Remember I said in my last blog that I often read books in the wrong order? Not this time! The British Lion is the sequel to The Darkest Hour – Tony Schumacher’s alternate history of Britain just after the end of WW2 where Germany was the victor.
The Darkest Hour introduced us to John Rossett – a cross between Bourne and Bond. Rossett had been a police officer prior to the war and then a decorated war hero as a soldier. With the fall of Britain and the deaths of his wife and son, due to a British Resistance bomb, Rossett loses his sense of self and becomes a lackey for the Germans, rounding up Jews for redistribution. I don’t want to tell you too much more, other than his German boss is Major Koehler of the SS.
In the British Lion, Koehler finds that he still needs his British policeman’s help. Koehler’s wife and daughter have been kidnapped and the ransom is the kidnap of another woman, Ruth Hartz, a scientist in Cambridge.

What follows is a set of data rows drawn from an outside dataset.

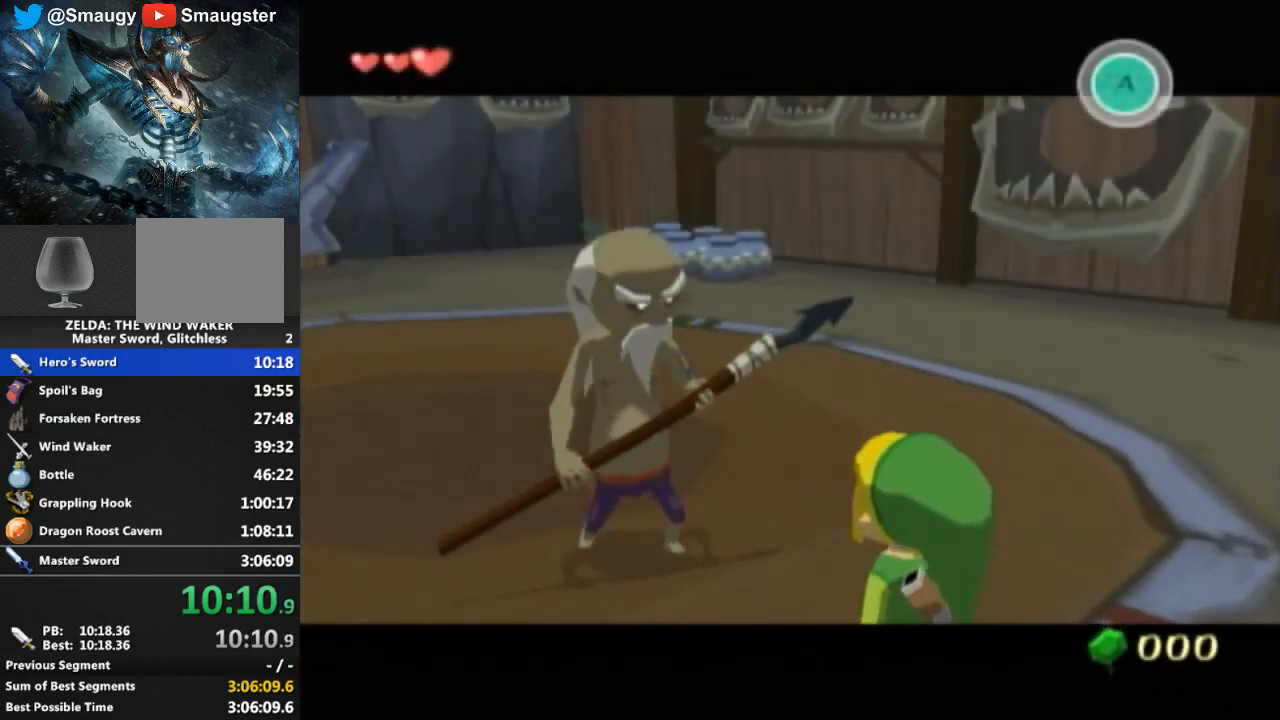
{"buttons": ["L1"], "left_stick": "center", "right_stick": "center", "events": [[367, "L1", "down"]]}
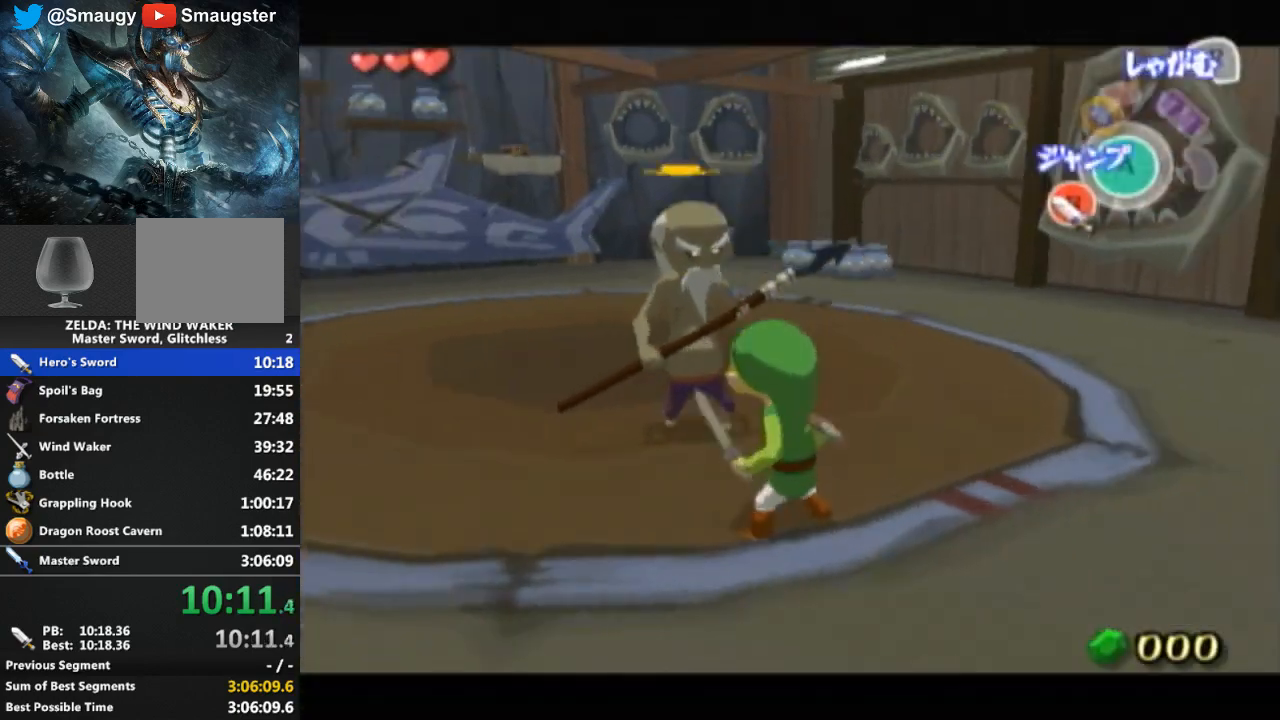
{"buttons": ["L1"], "left_stick": "center", "right_stick": "center", "events": [[67, "A", "down"], [67, "left_stick", "left"], [133, "A", "up"], [133, "B", "down"], [167, "B", "up"], [167, "left_stick", "center"]]}
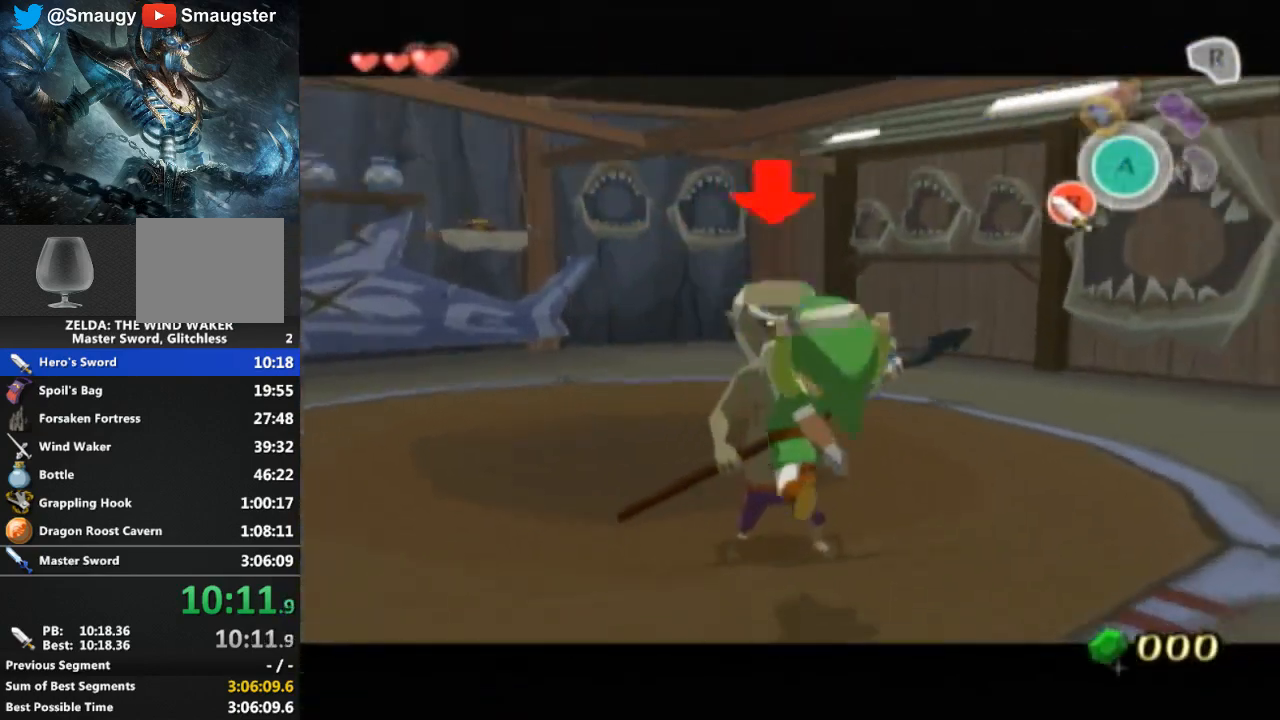
{"buttons": [], "left_stick": "center", "right_stick": "center", "events": [[200, "L1", "up"]]}
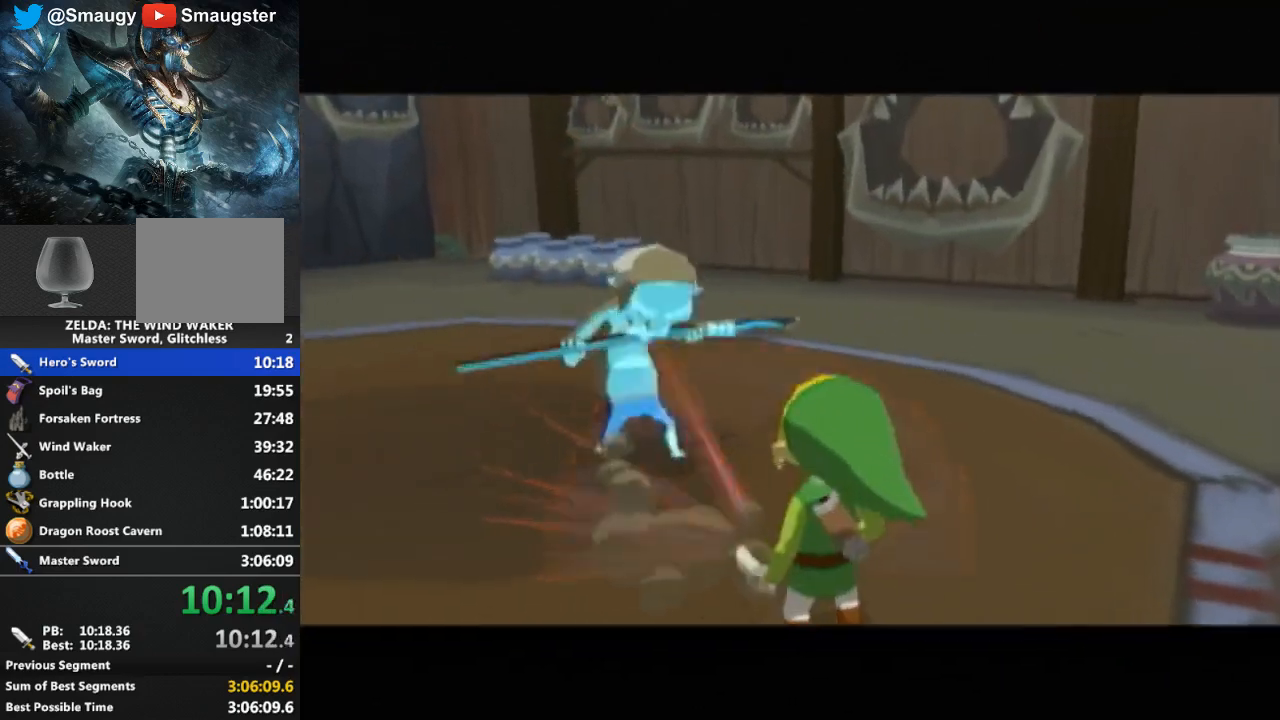
{"buttons": [], "left_stick": "center", "right_stick": "center", "events": []}
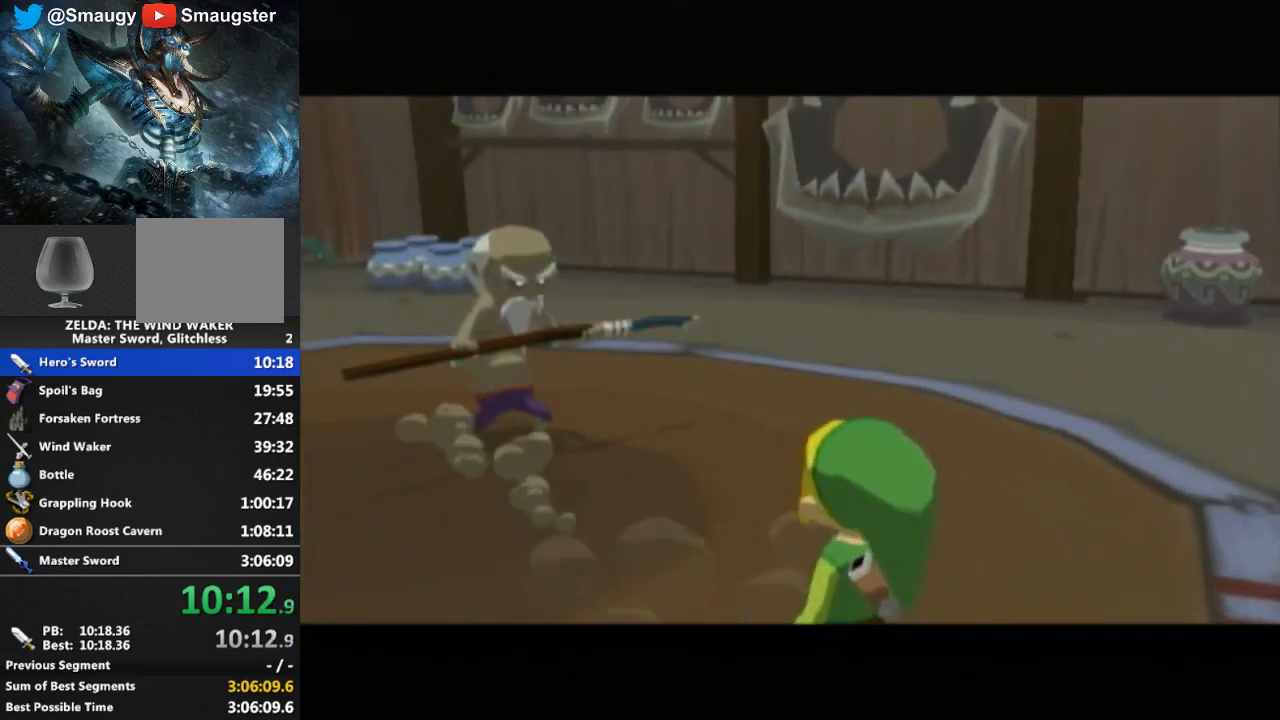
{"buttons": [], "left_stick": "center", "right_stick": "center", "events": [[400, "B", "down"], [467, "B", "up"]]}
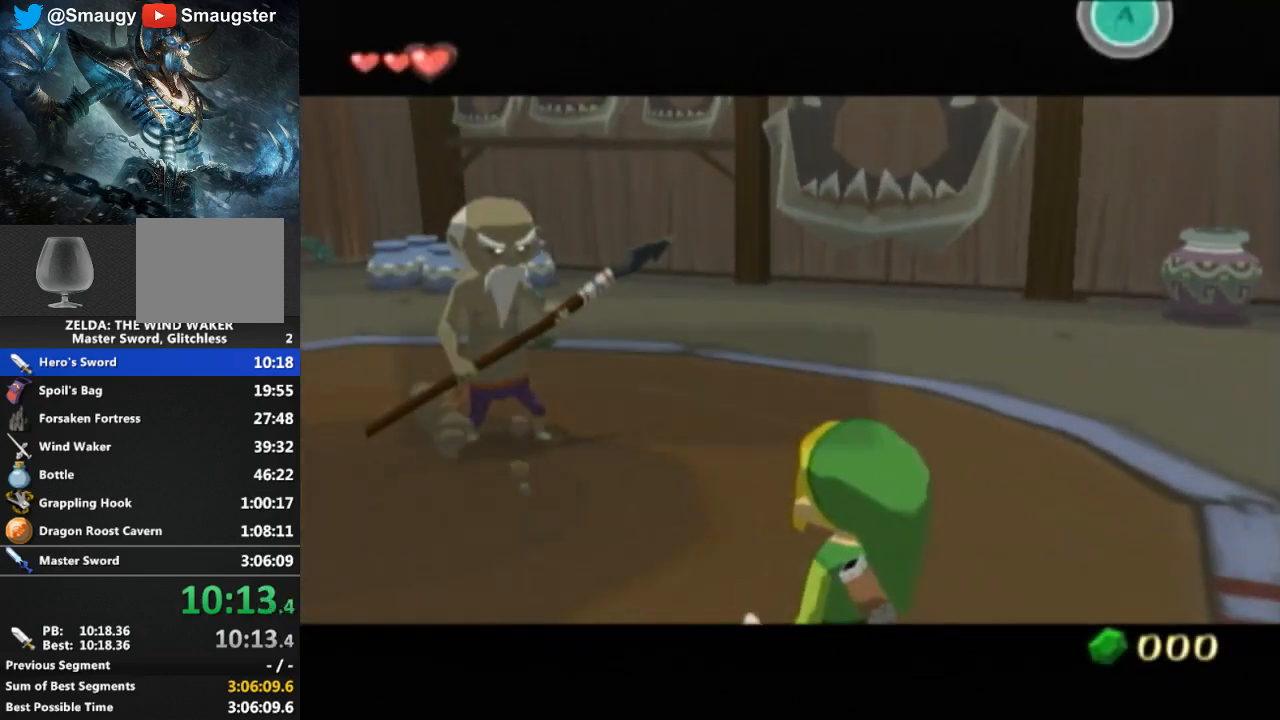
{"buttons": [], "left_stick": "center", "right_stick": "center", "events": [[67, "B", "down"], [100, "B", "up"], [167, "B", "down"], [233, "B", "up"], [300, "B", "down"], [400, "B", "up"], [467, "B", "down"], [500, "B", "up"]]}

This book initially appeared to be a more personal story about Major Koehler and the abduction of his family, with Rossett playing less of a role this time. The backdrop is an incredibly harsh winter that impedes Rossett at every turn as he tries to take Ruth Hartz. Even though I read this during the summer, the sense of coldness that permeates through the story and the characters, chilled me. And what seemed like a personal matter to begin with, suddenly becomes a problem of epic proportions when we realise the importance of Ruth Harz and the work she’s been doing at Cambridge.
But the most chilling thing with both books, is the absolute plausibility of the plots. What would Britain have been like if the Nazis had won? I suspect that Schumacher is quite close to the truth.
The British Lion finishes with a tantalising cliff hanger which I hope will lead to a third John Rossett book!